Ce jour là, pour la première fois, un journaliste (Arlette Chabot, en l’occurrence), posait une question embarrassante à un Président de la République en exercice.
A quoi, pour la première fois également, ce Président répondait en toute franchise, dévoilant sans ambages le fond de sa pensée.
Pourquoi vous parler de ce jour, aussi historique soit-il, presque 2 ans plus tard ? Tout d’abord, évidemment, parceque Inoxydable n’ existait pas encore. Et surtout, je ne pouvais rester insensible devant la belle unanimité qui a accueilli avec les plus grands éloges la sortie récente du livre de louanges de Pierre Péant, “L’Inconnu De L’Elysée”. Même Marianne a saluée avec admiration la sortie de cet ouvrage. Jean-Jacques Bourdin lui-même a reçu Pierre Péant avec une bienveillance assez inhabituelle.
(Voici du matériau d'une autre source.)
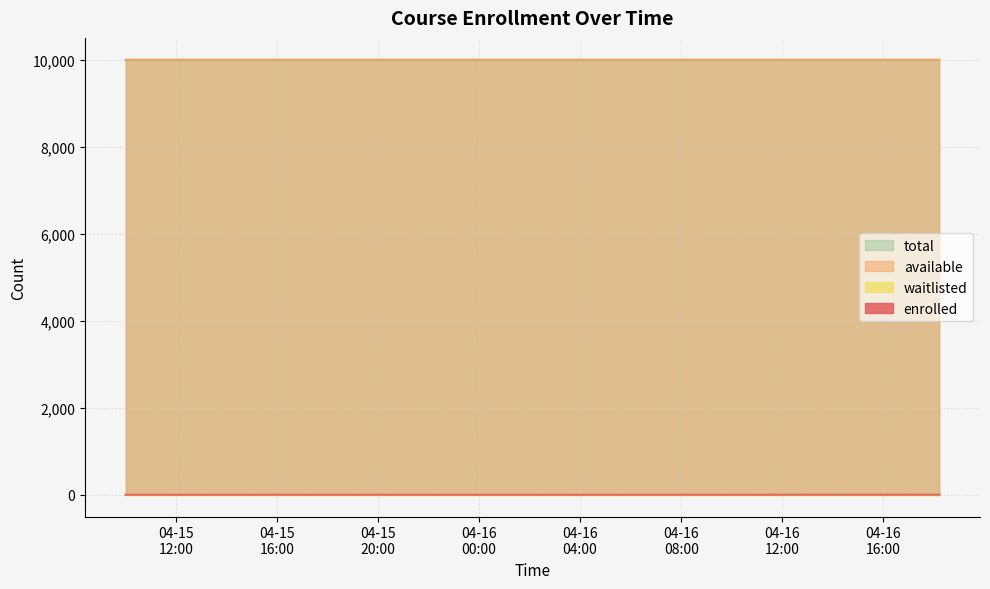

What is the greatest value displayed?

9999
Je me suis donc senti naturellement obligé de rappeler une interview qui donne une image bien différente de notre cher Président.
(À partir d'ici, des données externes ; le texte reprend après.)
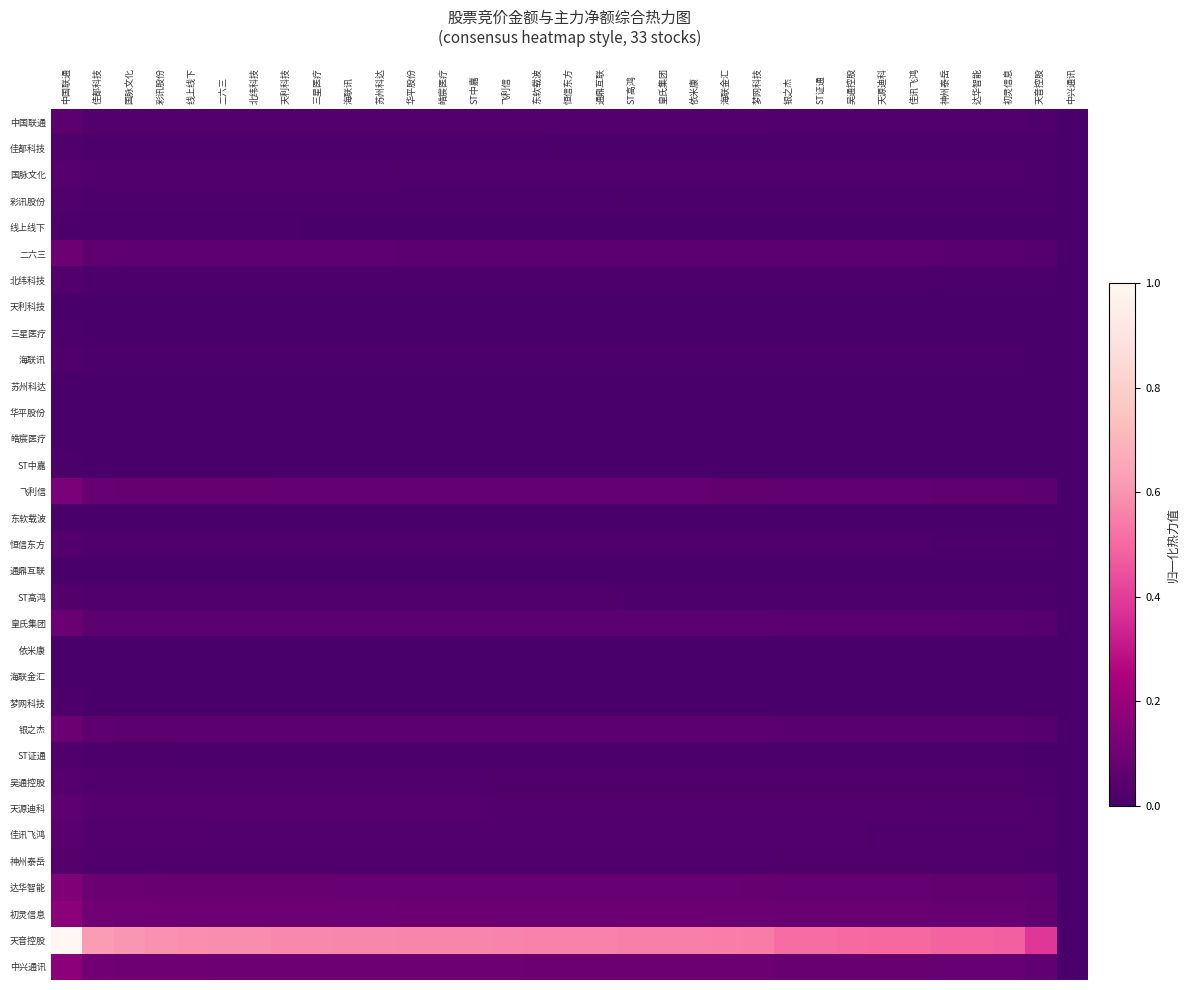

Which category has the lowest value across all series?

中兴通讯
Celà se passe donc le 14 juillet 2005, en direct sur TF1, Jacques Chirac est interviewé par Patrick Poivre et Arlette Chabot. Quelques semaines plus tôt, l’INSEE a annoncé très officiellement qu’un million d’enfants vivent sous le seuil de pauvreté en France.
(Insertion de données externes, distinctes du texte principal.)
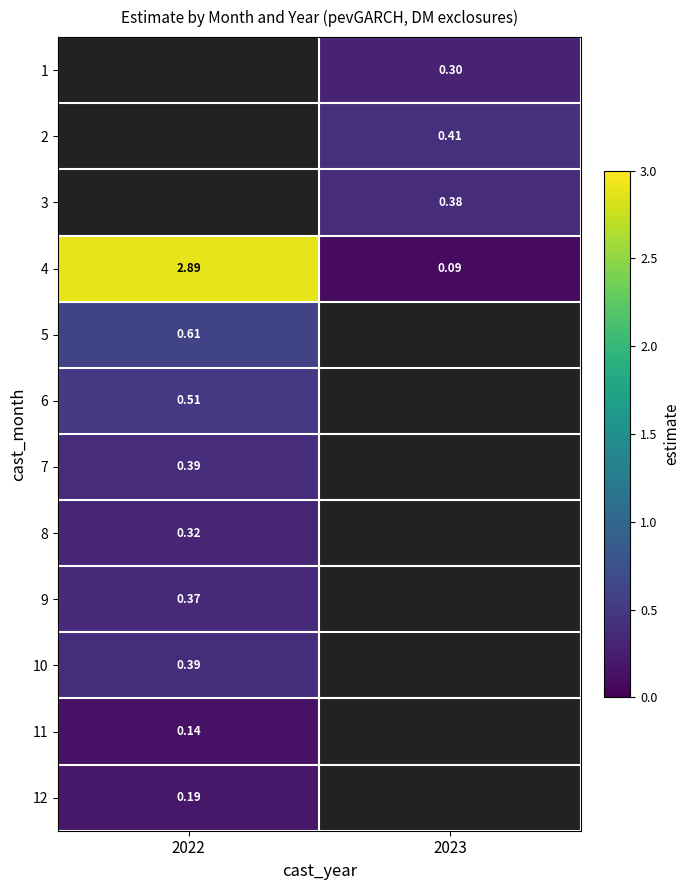

True or false: 10 has a value of 0.2 at 2022.

False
Nos deux amis journalistes interrogent donc le Président, au cours d’un entretien assez soporifique, lorsque Arlette Chabot, jamais à court de facéties, pose enfin une question pertinente à M. Chirac :
“… On se dit qu’aujourd’hui, il y a un million d’enfants, en France, qui vivent en dessous du seuil de pauvreté. Le ministre des Finances dit : on vit au-dessus de nos moyens, on a une dette qui explose. Qu’est-ce qu’il faut garder du modèle social, ou il n’est pas obsolète ?”
D’aucuns se seraient sentis ambarrassés, auraient crié à la calomnie, auraient juré la main sur le coeur qu’ils allaient mettre toutes leurs forces dans le combat contre la pauvreté… Mais notre cher Président ne s’est pas encombré d’artifices, il a été contre toute attente, d’une franchise absolue :
“…Je me permets de vous faire remarquer que si en France, c’est vrai, il y a 7% d’enfants qui sont en dessous des normes fixant le seuil de pauvreté, en Angleterre c’est 17%. Je dis simplement cela pour dire, il ne faut par croire que nous sommes···”
Pour reprendre son expression fétiche, ça lui en touche une sans bouger l’autre ! Sans doute que s’il y avait eu 15% d’enfants pauvres en France, il aurait répondu qu’au Bengladesh ils sont 40%…
Pas de doute, ce grand humaniste nous manquera.